McGwire comes clean on steroids
By Ronald Blum
NEW YORK — Sobbing and sniffling, Mark McGwire finally answered the steroid question.
Ending more than a decade of denials and evasion, McGwire admitted yesterday what many had suspected for so long — that steroids and human growth hormone helped make him a home run king.
"The toughest thing is my wife, my parents, close friends have had no idea that I hid it from them all this time," he told The Associated Press in an emotional, 20-minute interview. "I knew this day was going to come. I didn't know when."
In a quavering voice, McGwire apologized and said he used steroids and human growth hormone on and off for a decade, starting before the 1990 season and including the year he broke Roger Maris' single-season home run record in 1998.
"I wish I had never touched steroids," McGwire said. "It was foolish and it was a mistake."
He had mostly disappeared since his infamous testimony before a congressional committee in March 2005, when he said, "I'm not here to talk about the past." He had been in self-imposed exile from public view, an object of ridicule for refusing to answer the questions.
Once he was hired by the Cardinals in October to be their hitting coach, however, he knew he had to say something before the start of spring training in mid-February.
Before a carefully rolled out schedule of statements and interviews, he called commissioner Bud Selig, St. Louis manager Tony La Russa and Maris' widow, Pat, yesterday to personally break the news and left messages for the current stars of the Cardinals. He issued a statement and called the AP to get his admission out, then gave several interviews.
"It was a wrong thing what I did. I totally regret it. I just wish I was never in that era," he said.
McGwire even understands why the Maris family now believes that Maris' 61 homers in 1961 should be considered the authentic record.
"They have every right to," McGwire said in an interview on the MLB Network.
In his AP interview, McGwire's voice shook when he recounted breaking the news to his son, Matt, who is 22. When McGwire hit the record homer, he hoisted Matt — then a 10-year-old batboy — at home plate. The former player called that conversation the toughest task in the ordeal.
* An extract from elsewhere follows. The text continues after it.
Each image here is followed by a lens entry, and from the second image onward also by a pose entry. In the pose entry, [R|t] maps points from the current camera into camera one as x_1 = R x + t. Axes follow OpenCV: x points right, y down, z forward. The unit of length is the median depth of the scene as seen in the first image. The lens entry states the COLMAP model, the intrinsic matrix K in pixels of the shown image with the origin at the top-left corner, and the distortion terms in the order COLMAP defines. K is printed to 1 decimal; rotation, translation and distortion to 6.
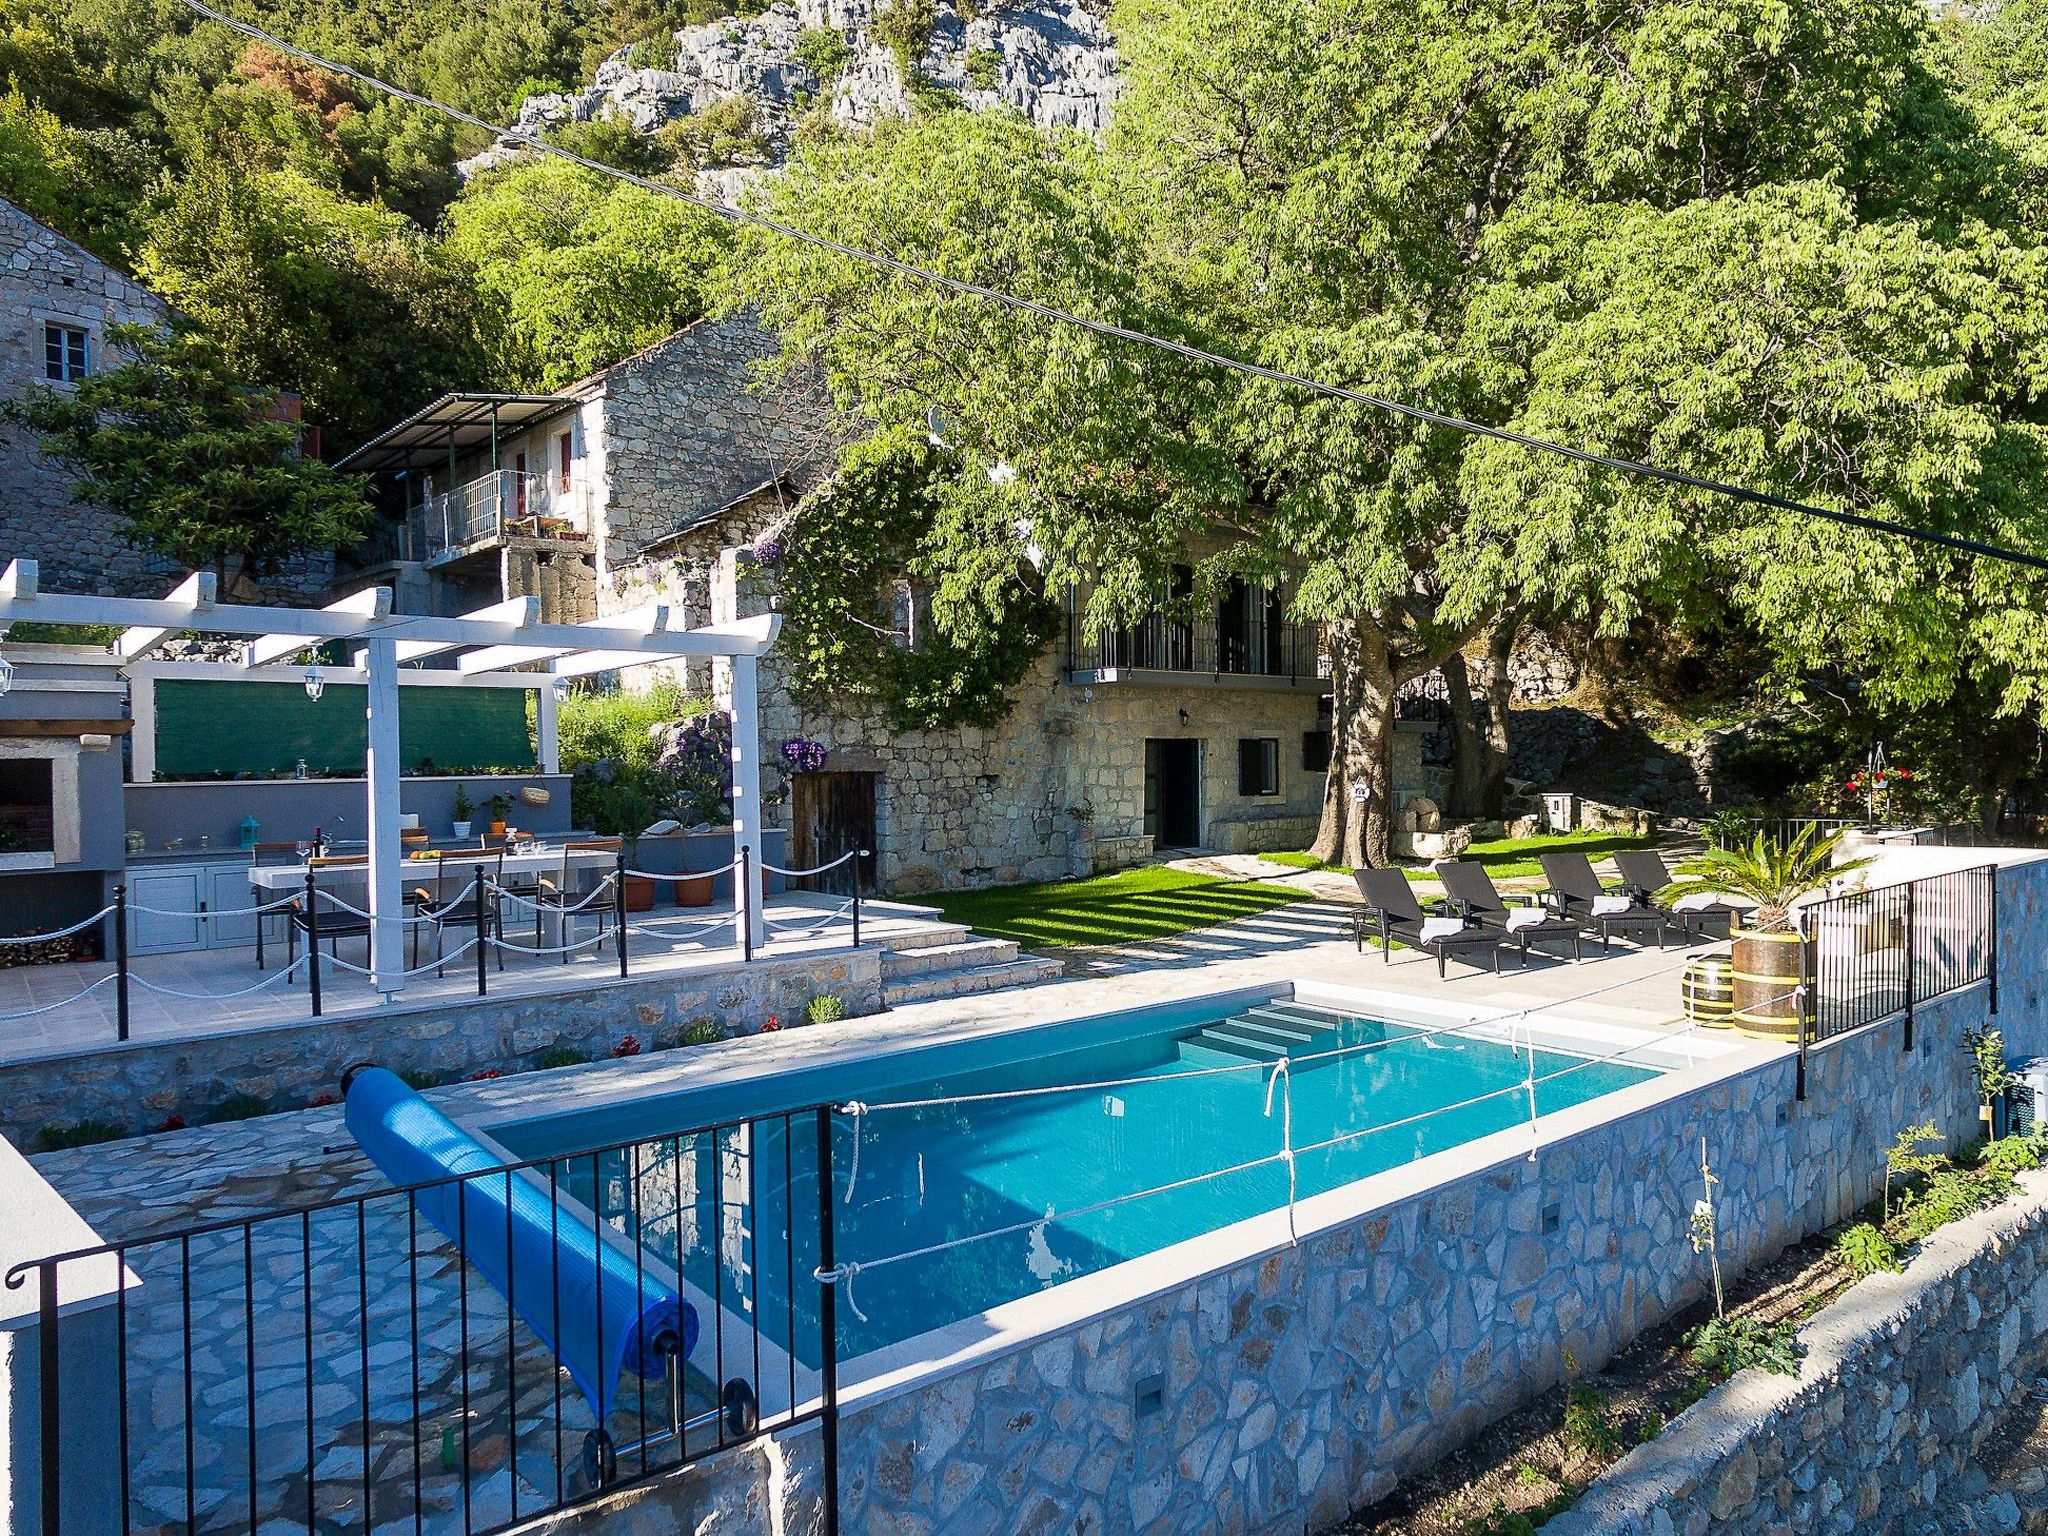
lens RADIAL K [[1288.1, 0, 1087.8], [0, 1288.1, 769.0], [0, 0, 1]] dist [0.006020, -0.019160]
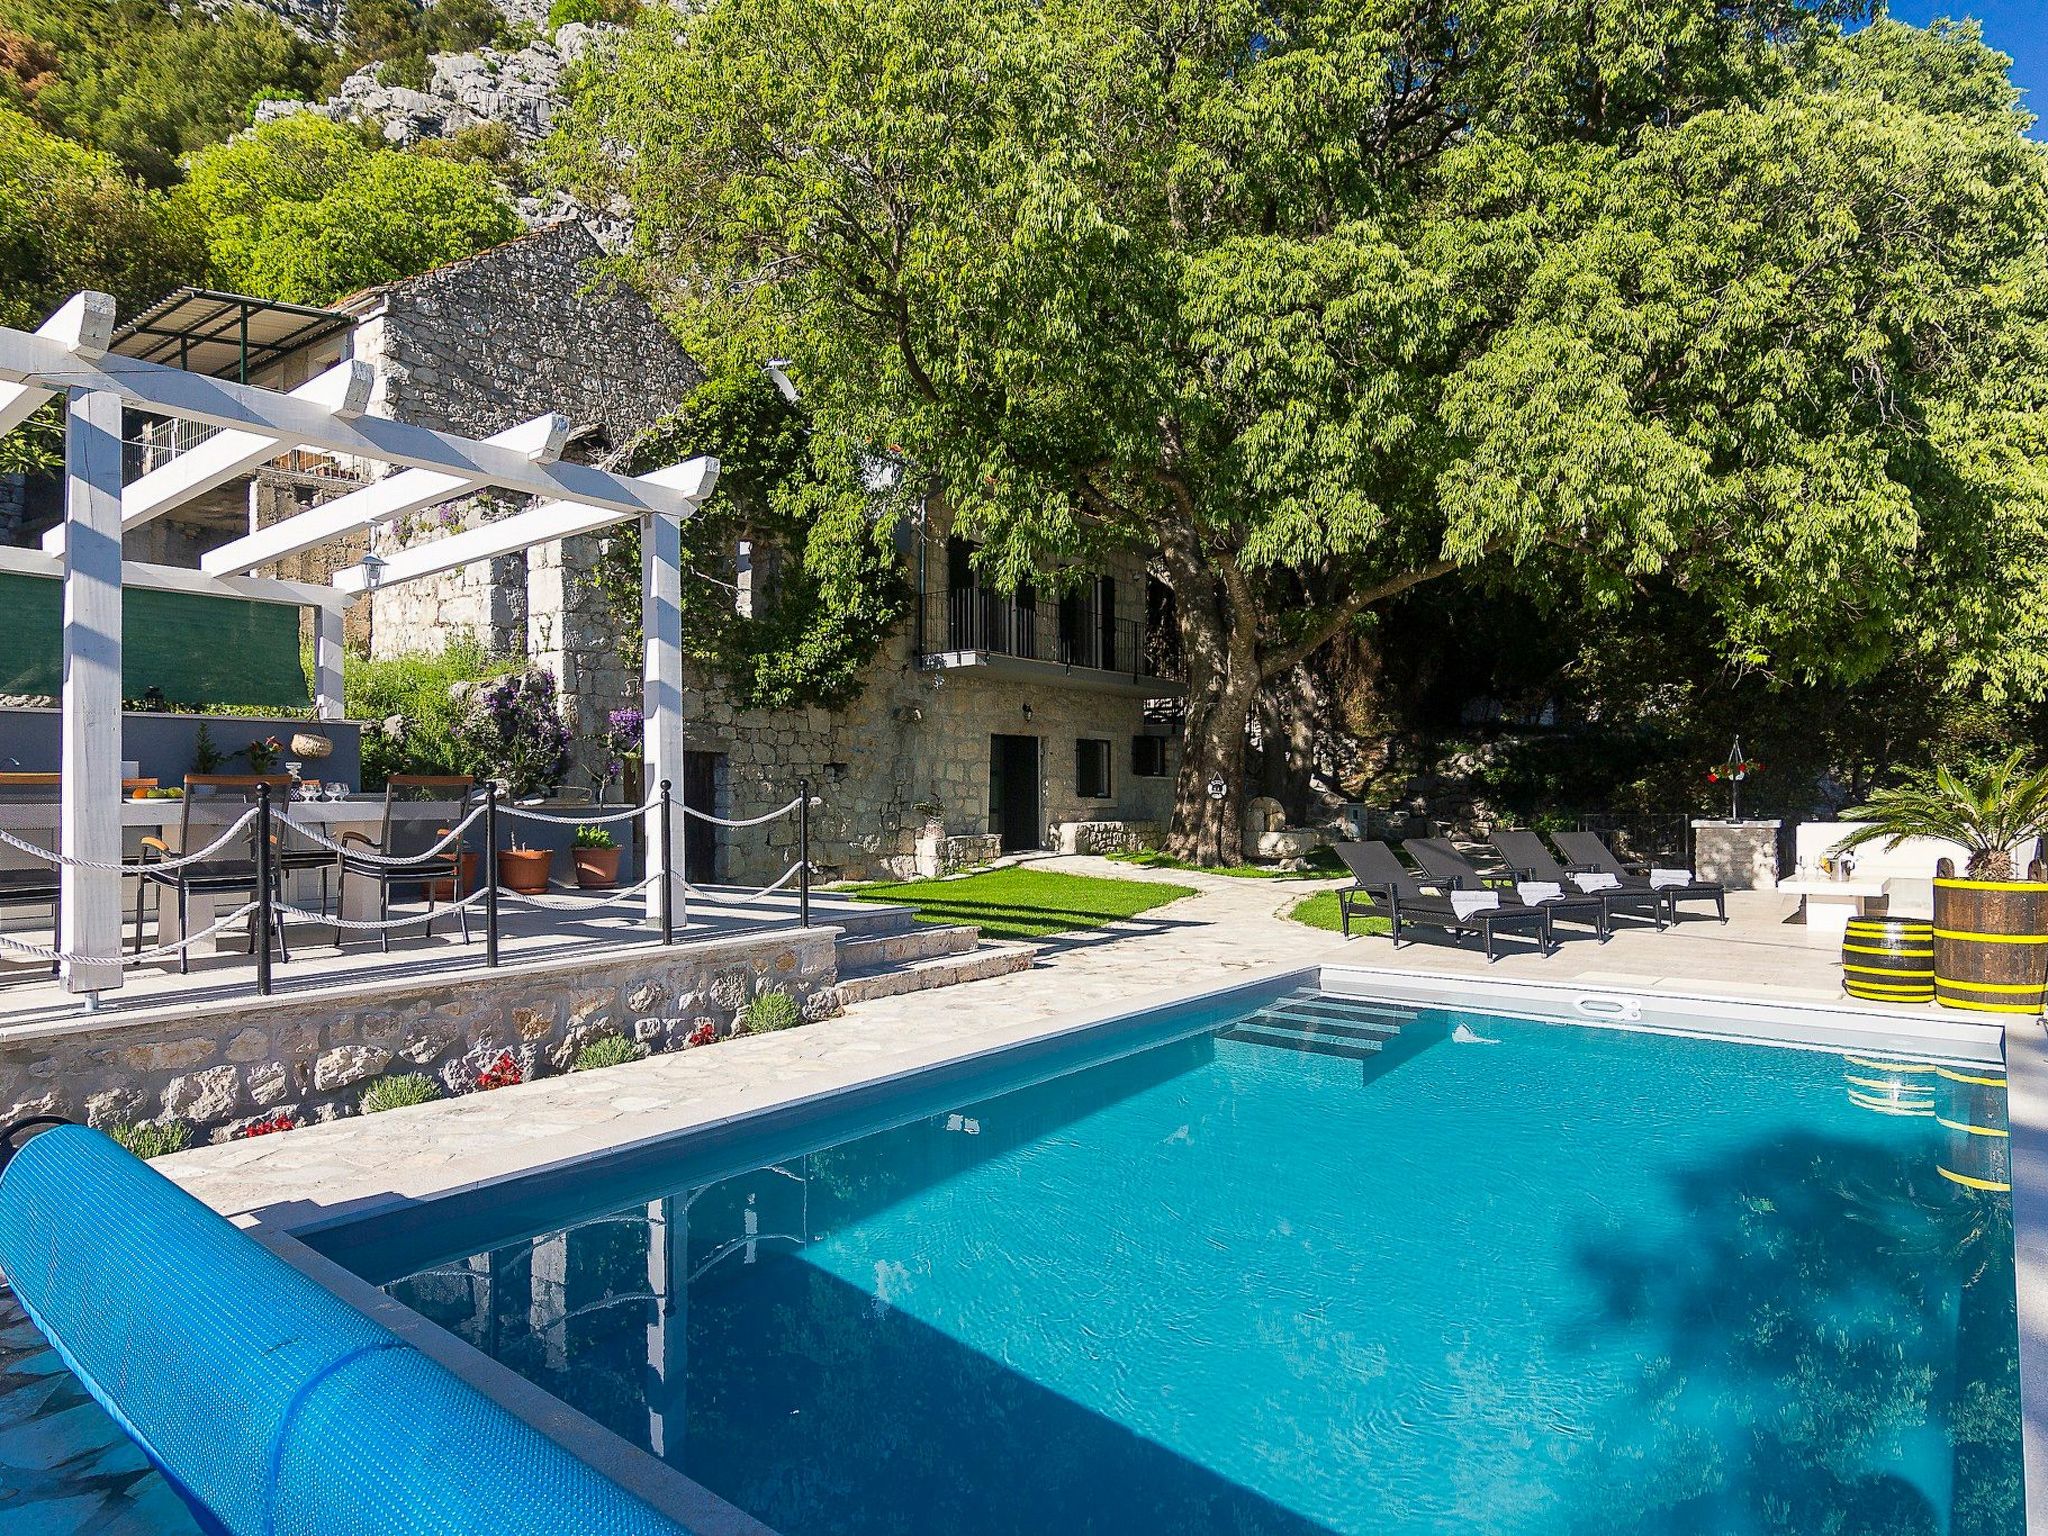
lens RADIAL K [[1173.4, 0, 1028.3], [0, 1173.4, 772.2], [0, 0, 1]] dist [-0.007140, 0.001881]
pose [[0.983049, 0.008894, 0.183128, -0.093180], [-0.002759, 0.999427, -0.033727, 0.037289], [-0.183324, 0.032650, 0.982510, 0.165556]]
"He's very, very understandable. So are my parents," McGwire said. "The biggest thing that they said is they're very proud of me, that I'm doing this. They all believe it's for the better. And then I just hope we can move on from this and start my new career as a coach."
McGwire was a baseball icon — Big Mac, with a Paul Bunyan physique and a home run swing that made fans come out to the ballpark early to watch batting practice. He hit 583 home runs, tied for eighth on the career list, and his average of one every 10.6 at-bats is the best in history.
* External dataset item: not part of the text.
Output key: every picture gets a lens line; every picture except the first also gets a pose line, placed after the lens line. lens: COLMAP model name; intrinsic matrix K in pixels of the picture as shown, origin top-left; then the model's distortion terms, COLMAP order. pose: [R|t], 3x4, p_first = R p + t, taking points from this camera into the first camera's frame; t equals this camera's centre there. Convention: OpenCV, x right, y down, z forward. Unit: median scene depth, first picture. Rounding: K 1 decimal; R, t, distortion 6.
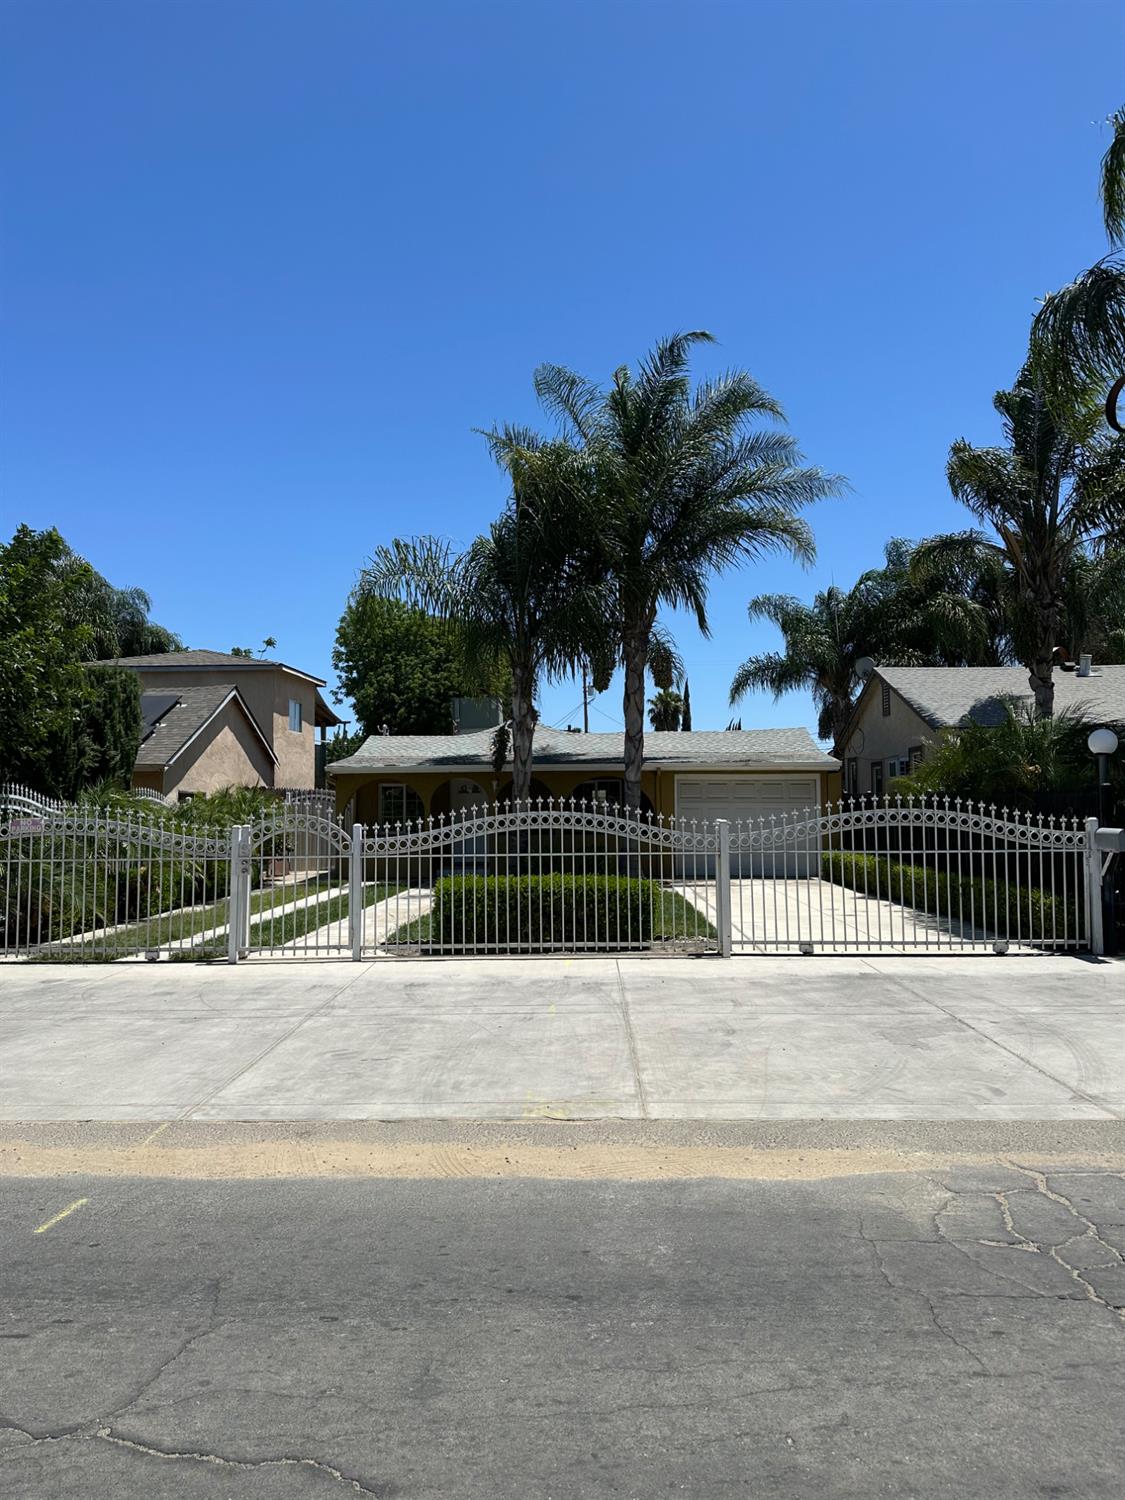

His record of 70 home runs in 1998 was surpassed by Barry Bonds' 73 in 2001 — the year of McGwire's retirement. Bonds himself has denied knowingly using illegal drugs but has been indicted on charges he made false statements to a federal grand jury and obstructed justice.
In four appearances on the Hall of Fame ballot, McGwire has hovered at 21-24 percent, well below the 75 percent necessary.
"This has nothing to do with the Hall of Fame," he said. "This has to do with me coming clean, getting it off my chest, and five years that I've held this in."
McGwire said he first used steroids between the 1989 and 1990 seasons, after helping the Oakland Athletics to a World Series sweep when he and Jose Canseco formed the Bash Brothers.
"When you work out at gyms, people talk about things like that. It was readily available," he said. "I tried it for a couple of weeks. I really didn't think much of it."
He said he returned to steroids after the 1993 season, when he missed all but 27 games with a mysterious heel injury, after being told steroids might speed his recovery.
"I did this for health purposes. There's no way I did this for any type of strength purposes," he said.
McGwire's 70 homers in 1998 came in a compelling race with Sammy Sosa, who finished with 66. More than anything else, the home run spree revitalized baseball following the crippling strike that wiped out the 1994 World Series.
Now that McGwire has come clean, increased glare might fall on Sosa, who has denied using performing-enhancing drugs.
Selig praised McGwire, saying: "This statement of contrition, I believe, will make Mark's re-entry into the game much smoother and easier."